NURSES have scored a major victory against Vice President Constantino Chiwenga, after the High Court Friday barred the substantive health minister from forcing the health workers to return to full-time shift work.

Nurses in public hospitals and clinics early this month approached the High Court through the Zimbabwe Nurses Association (ZINA) seeking an interdict against a decision by Chiwenga ordering the removal of flexible working hours, commonly as flexi-time.

Chiwenga doubles as health minister.

Flexi-time was introduced as a result of a collective bargaining agreement in January 2019 to allow nurses and doctors to report for duty two or three times per week in view of their low remuneration.

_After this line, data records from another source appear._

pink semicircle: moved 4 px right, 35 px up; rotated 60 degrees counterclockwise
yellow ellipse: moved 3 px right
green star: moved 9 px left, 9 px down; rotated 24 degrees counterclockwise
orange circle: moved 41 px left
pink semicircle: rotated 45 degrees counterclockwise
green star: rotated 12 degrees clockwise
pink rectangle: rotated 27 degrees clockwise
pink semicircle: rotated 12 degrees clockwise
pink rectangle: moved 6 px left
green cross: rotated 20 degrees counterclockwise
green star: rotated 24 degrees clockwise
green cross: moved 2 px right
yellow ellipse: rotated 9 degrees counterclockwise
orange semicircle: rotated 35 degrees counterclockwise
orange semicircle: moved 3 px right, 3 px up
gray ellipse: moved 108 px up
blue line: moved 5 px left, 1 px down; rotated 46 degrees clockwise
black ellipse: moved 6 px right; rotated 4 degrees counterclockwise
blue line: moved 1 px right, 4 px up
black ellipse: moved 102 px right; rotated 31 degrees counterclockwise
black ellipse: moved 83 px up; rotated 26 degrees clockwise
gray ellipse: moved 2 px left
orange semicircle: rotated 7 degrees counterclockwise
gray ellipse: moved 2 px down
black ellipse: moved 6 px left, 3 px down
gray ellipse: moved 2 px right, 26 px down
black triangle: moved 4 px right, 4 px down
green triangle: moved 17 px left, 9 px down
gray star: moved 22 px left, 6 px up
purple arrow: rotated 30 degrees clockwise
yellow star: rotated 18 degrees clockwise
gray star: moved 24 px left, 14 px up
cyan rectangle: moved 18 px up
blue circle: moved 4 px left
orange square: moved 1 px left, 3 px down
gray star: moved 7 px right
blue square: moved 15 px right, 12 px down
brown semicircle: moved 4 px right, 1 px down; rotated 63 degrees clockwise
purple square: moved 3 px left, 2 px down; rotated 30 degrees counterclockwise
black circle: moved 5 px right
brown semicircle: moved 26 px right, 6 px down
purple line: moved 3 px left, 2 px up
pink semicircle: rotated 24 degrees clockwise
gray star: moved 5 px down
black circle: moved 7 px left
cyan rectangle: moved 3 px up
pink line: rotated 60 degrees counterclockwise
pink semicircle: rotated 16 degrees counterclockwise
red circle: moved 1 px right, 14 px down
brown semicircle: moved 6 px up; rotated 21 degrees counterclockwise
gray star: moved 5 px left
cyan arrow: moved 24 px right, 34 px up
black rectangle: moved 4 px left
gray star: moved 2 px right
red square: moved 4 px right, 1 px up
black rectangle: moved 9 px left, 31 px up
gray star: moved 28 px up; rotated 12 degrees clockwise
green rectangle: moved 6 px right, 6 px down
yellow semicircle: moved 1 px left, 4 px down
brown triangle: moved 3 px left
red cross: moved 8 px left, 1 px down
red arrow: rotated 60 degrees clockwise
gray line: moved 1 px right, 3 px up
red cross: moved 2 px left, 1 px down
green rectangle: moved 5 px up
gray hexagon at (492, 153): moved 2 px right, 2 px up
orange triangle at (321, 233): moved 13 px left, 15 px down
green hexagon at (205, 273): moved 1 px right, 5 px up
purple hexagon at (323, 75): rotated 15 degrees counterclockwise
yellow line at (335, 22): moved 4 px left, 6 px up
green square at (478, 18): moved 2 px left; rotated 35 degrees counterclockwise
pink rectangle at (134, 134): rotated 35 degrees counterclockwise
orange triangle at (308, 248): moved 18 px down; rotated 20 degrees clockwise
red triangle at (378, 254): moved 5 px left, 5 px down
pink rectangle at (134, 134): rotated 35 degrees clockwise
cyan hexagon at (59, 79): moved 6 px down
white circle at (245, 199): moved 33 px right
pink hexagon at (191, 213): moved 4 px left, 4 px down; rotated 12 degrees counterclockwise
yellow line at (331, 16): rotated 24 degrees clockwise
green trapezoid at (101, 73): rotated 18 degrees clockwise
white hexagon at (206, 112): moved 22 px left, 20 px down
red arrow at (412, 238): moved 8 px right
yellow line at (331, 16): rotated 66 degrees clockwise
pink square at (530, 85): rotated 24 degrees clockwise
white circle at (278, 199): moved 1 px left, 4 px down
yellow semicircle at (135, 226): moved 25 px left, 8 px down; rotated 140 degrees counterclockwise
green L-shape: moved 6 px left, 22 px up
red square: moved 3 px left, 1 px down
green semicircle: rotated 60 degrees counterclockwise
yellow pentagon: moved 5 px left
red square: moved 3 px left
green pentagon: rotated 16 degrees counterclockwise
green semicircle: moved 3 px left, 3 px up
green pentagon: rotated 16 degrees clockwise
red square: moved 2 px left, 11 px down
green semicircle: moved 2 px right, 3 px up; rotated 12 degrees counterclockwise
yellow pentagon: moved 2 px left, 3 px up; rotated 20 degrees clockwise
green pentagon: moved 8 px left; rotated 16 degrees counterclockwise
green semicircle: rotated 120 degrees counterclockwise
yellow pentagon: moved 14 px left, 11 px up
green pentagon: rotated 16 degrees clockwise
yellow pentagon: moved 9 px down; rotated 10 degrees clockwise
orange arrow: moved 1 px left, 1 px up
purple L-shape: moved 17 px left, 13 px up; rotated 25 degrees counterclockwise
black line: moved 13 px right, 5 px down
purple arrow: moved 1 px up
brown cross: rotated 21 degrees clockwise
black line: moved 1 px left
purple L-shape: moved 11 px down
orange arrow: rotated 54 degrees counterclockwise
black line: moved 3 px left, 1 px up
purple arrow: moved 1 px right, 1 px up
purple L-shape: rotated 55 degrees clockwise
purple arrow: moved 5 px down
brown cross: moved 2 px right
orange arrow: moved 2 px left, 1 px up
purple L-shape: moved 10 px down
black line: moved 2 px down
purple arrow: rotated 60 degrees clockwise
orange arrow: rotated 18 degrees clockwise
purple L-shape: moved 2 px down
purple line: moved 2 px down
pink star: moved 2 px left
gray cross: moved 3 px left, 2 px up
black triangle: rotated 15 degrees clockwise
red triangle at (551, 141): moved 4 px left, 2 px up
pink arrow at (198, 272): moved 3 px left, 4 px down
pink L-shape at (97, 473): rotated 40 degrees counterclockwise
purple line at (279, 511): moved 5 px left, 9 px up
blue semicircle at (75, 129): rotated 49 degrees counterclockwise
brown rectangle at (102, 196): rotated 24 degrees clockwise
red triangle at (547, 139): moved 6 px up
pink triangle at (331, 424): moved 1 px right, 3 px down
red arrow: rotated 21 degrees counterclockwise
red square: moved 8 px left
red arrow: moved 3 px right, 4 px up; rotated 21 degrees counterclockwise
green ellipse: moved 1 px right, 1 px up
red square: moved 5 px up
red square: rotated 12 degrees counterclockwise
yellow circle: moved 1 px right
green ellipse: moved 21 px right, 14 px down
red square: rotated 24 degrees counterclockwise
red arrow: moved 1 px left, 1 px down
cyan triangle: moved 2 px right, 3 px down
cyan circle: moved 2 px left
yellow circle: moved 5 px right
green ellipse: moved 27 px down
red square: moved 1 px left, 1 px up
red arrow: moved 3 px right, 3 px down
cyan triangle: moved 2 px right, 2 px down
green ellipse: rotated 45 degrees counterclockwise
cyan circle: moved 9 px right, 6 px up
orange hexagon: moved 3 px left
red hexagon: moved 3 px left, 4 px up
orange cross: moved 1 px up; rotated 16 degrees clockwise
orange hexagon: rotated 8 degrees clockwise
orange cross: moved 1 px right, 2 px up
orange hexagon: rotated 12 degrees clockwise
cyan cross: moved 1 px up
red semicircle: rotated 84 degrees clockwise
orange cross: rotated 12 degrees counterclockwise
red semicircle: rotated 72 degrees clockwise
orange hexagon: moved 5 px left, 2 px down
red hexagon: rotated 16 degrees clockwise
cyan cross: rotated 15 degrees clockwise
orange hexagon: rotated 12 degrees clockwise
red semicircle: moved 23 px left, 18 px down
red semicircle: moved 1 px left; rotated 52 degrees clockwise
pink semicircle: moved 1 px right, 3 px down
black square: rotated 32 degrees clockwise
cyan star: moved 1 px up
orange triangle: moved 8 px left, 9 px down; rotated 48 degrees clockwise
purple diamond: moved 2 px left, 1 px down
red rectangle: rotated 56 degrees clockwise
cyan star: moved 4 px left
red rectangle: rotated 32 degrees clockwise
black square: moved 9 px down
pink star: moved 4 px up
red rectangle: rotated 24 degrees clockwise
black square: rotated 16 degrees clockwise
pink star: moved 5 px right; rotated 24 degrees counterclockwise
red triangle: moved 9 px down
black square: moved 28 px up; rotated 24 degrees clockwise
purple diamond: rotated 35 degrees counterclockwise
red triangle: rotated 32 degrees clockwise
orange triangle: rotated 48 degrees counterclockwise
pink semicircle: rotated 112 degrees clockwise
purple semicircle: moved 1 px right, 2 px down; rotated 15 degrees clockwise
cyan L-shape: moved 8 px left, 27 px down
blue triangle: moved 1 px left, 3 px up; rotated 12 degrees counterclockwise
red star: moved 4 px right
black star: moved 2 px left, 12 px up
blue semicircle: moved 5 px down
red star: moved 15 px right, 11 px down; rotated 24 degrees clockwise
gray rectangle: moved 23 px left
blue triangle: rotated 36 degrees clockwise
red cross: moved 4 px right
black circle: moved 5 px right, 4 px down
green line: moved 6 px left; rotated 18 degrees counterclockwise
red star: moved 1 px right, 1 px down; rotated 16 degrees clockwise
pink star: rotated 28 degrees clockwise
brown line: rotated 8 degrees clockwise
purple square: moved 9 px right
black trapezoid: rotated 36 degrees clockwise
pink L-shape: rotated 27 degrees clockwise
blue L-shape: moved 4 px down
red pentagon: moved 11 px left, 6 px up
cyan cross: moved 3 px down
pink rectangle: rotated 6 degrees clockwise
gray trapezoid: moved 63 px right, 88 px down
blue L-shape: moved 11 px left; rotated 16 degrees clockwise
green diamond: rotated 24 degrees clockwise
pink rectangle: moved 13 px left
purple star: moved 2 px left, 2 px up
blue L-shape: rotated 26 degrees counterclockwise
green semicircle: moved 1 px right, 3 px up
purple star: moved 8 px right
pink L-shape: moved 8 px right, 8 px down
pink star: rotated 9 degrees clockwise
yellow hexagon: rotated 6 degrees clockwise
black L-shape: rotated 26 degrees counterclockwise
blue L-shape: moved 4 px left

However, Chiwenga – upon assuming the position of health minister – scrapped the agreement, prompting the nurses to approach the High Court seeking legal recourse.

High Court judge, Justice Martin Mafusire agreed Friday there are valid concerns raised by the health workers relating to their incapacitation and lack of Covid-19 personal protective equipment (PPE).

In arriving at the ruling, Justice Mafusire noted the government did not make any significant improvements in the working conditions of nurses to warrant the removal of flexi-time.

Flexi-time was expected to lapse in April 2019 had the government reviewed upwardly, the nurses’ salaries.

“It is common cause that no review of remuneration was carried out in April 2019 as had been envisioned or at any time thereafter,” the judge said in his ruling.

“Instead, in August 2019, the government made a cost-of-living adjustment (COLA) on nurses’ basic salaries and allowances of between 50% and 76% on a sliding scale effective 1 August 2019.

“There was another BNP agreement on 28 August 2019. On flexi-time, the agreement was inconclusive.”

The court that after these developments, there were two attempts by the government to end flexi-time which ended in deadlock, only for Chiwenga to issue a unilateral order bringing an end to the arrangement.

In the court’s eyes, this was unfair.

“The next development was a directive by the third respondent (Chiwenga). It is one development that sparked the legal confrontation. The spirit of negotiation and compromise only seemed broken by the third respondent’s directive on October 19, 2020.

“That directive seemed incongruous to what had prevailed before. The applicant (ZINA) cannot be accused of inaction. It called for dialogue. That seemed quite in line with precedent. It was in line with the spirit and letter of the law. Only after a deadlock or an impasse had manifested did the applicant come to court. Any reasonable person can see that it was time to act,” the judge noted in his ruling.

In Casu, respondents undoubtedly find themselves between a hard place and a rock. They are in an invidious position. Having analysed the BNP agreements at length, I come to the conclusion that the applicant’s main case is not without merit. The application succeeds. An order is hereby granted in in terms of the draft,” ruled Justice Mafusire.